Here's the situation. I'm a huge golfer and am thinking about joining my country club down the road. It isn't cheap though and I don't know if I want my stbxw thinking that I have money or something and trying to go after me for more. So the question is, do I wait one more year? I feel like it's nuts to continue and put life on hold. I want to join and meet some more new people that have a passion for golf and enjoy that type of atmosphere. 

So what do you think TAM? Join or not?


----------



## Conrad (Aug 6, 2010)

jdlash said:


> It's been a while since I've posted on here, so I thought I would get the advice of TAM on something I'm pondering. I am a little short of 3 months away from being legally divorced and we have agreed on everything, so were just in the waiting period.
> 
> Here's the situation. I'm a huge golfer and am thinking about joining my country club down the road. It isn't cheap though and I don't know if I want my stbxw thinking that I have money or something and trying to go after me for more. So the question is, do I wait one more year? I feel like it's nuts to continue and put life on hold. I want to join and meet some more new people that have a passion for golf and enjoy that type of atmosphere.
> 
> So what do you think TAM? Join or not?


Wait - get invites from your friends this year.


----------



## jdlash (Jun 18, 2012)

Conrad said:


> Wait - get invites from your friends this year.


That's kind of what I was thinking. It could end up being the most expensive membership I ever purchased if it backfired on me.


----------



## Conrad (Aug 6, 2010)

jdlash said:


> That's kind of what I was thinking. It could end up being the most expensive membership I ever purchased if it backfired on me.


You know what she is.

If terms are set, let it happen.

You hear anything from Locke lately?


----------



## jdlash (Jun 18, 2012)

I haven't heard from Locke. I have respect for him putting family first, but I'm afraid he tucked his tail and let her dictate the relationship. Unfortunately that will put him right back where he was in the first place. 

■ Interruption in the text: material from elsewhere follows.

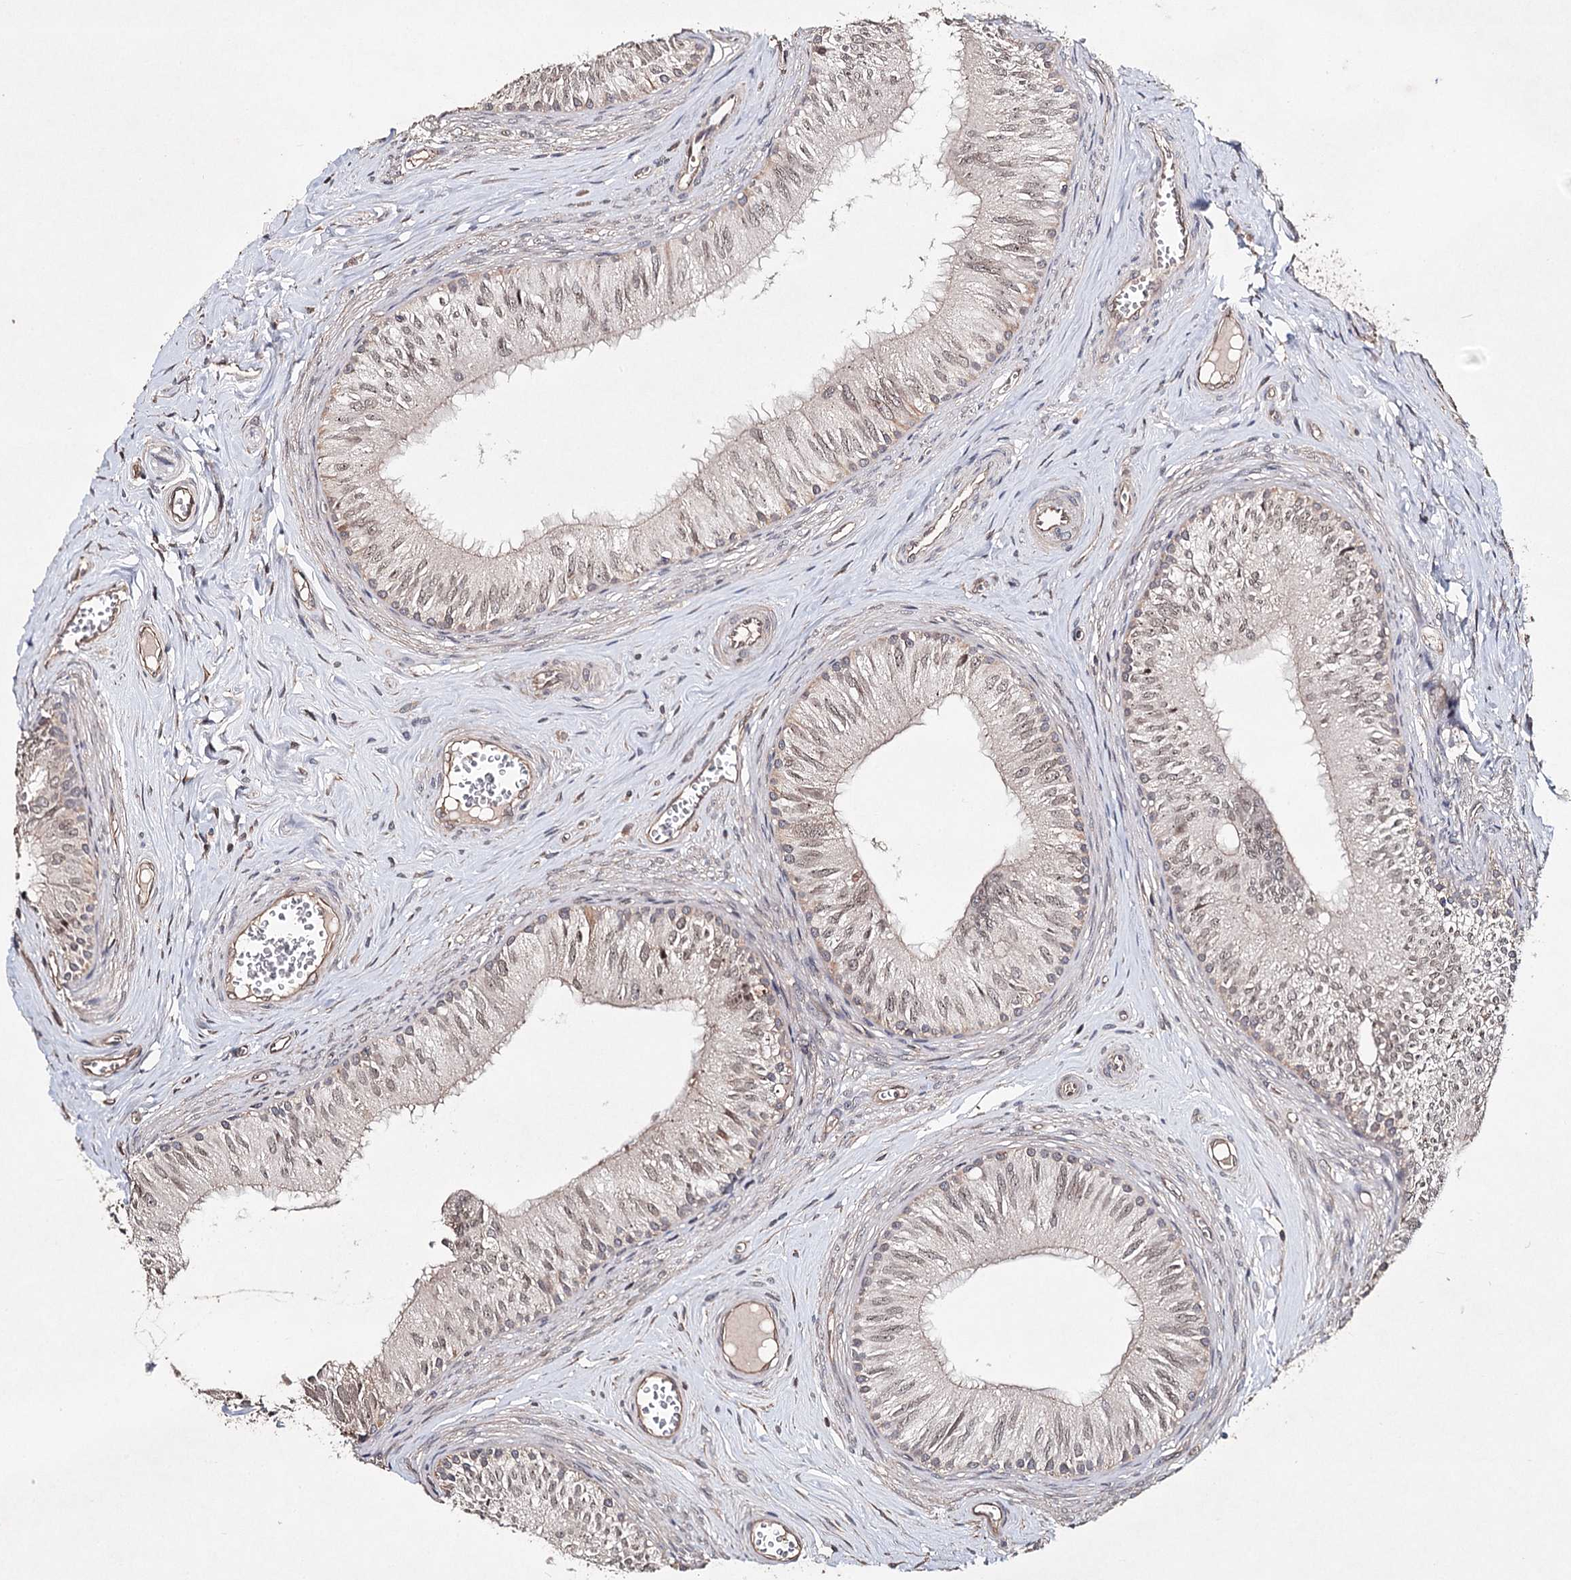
{"staining": {"intensity": "weak", "quantity": "25%-75%", "location": "cytoplasmic/membranous,nuclear"}, "tissue": "epididymis", "cell_type": "Glandular cells", "image_type": "normal", "snomed": [{"axis": "morphology", "description": "Normal tissue, NOS"}, {"axis": "topography", "description": "Epididymis"}], "caption": "This photomicrograph reveals benign epididymis stained with immunohistochemistry (IHC) to label a protein in brown. The cytoplasmic/membranous,nuclear of glandular cells show weak positivity for the protein. Nuclei are counter-stained blue.", "gene": "NOPCHAP1", "patient": {"sex": "male", "age": 46}}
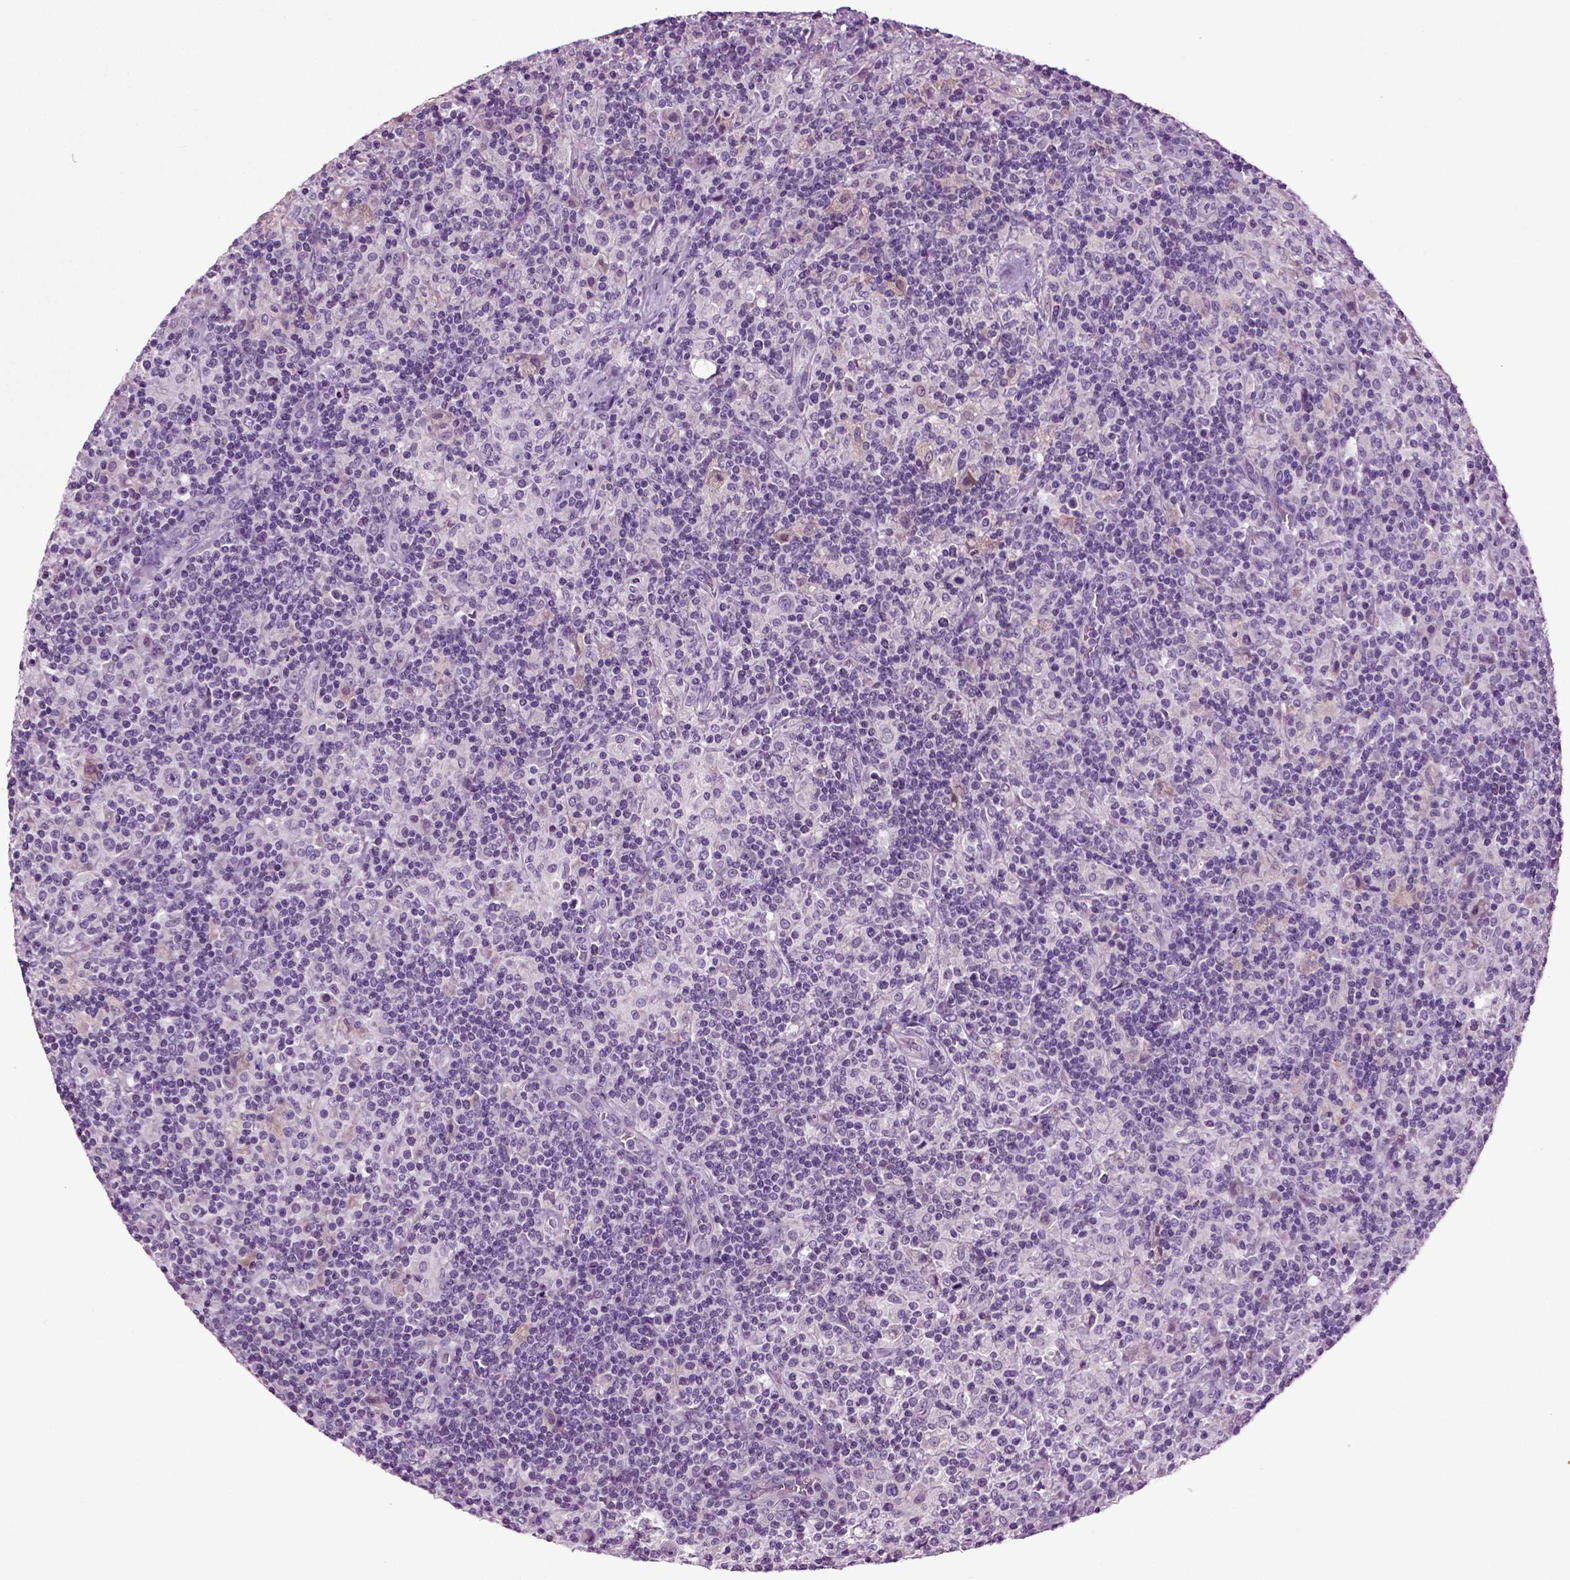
{"staining": {"intensity": "negative", "quantity": "none", "location": "none"}, "tissue": "lymphoma", "cell_type": "Tumor cells", "image_type": "cancer", "snomed": [{"axis": "morphology", "description": "Hodgkin's disease, NOS"}, {"axis": "topography", "description": "Lymph node"}], "caption": "High magnification brightfield microscopy of Hodgkin's disease stained with DAB (brown) and counterstained with hematoxylin (blue): tumor cells show no significant expression.", "gene": "DNAH10", "patient": {"sex": "male", "age": 70}}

Back to me My attorney sent her the finalized property settlement and it should be all settled. Does that make a difference, or should I still wait? Until the divorce is final anything can be changed.


----------



## EleGirl (Dec 3, 2011)

If you have not been hiding assets and income then you joining then there is nothing that will change.

At most wait the 3 months until the divorce is final.


----------



## Conrad (Aug 6, 2010)

EleGirl said:


> If you have not been hiding assets and income then you joining then there is nothing that will change.
> 
> At most wait the 3 months until the divorce is final.


At least until she signs...


----------



## jdlash (Jun 18, 2012)

I'm in Michigan, so 3 months means wait until next year.


----------



## jdlash (Jun 18, 2012)

I think that's where I'll start. I'm going to check with the attorney and make sure everything is signed first. 


I'm up for a TAM online party when this is over!!


----------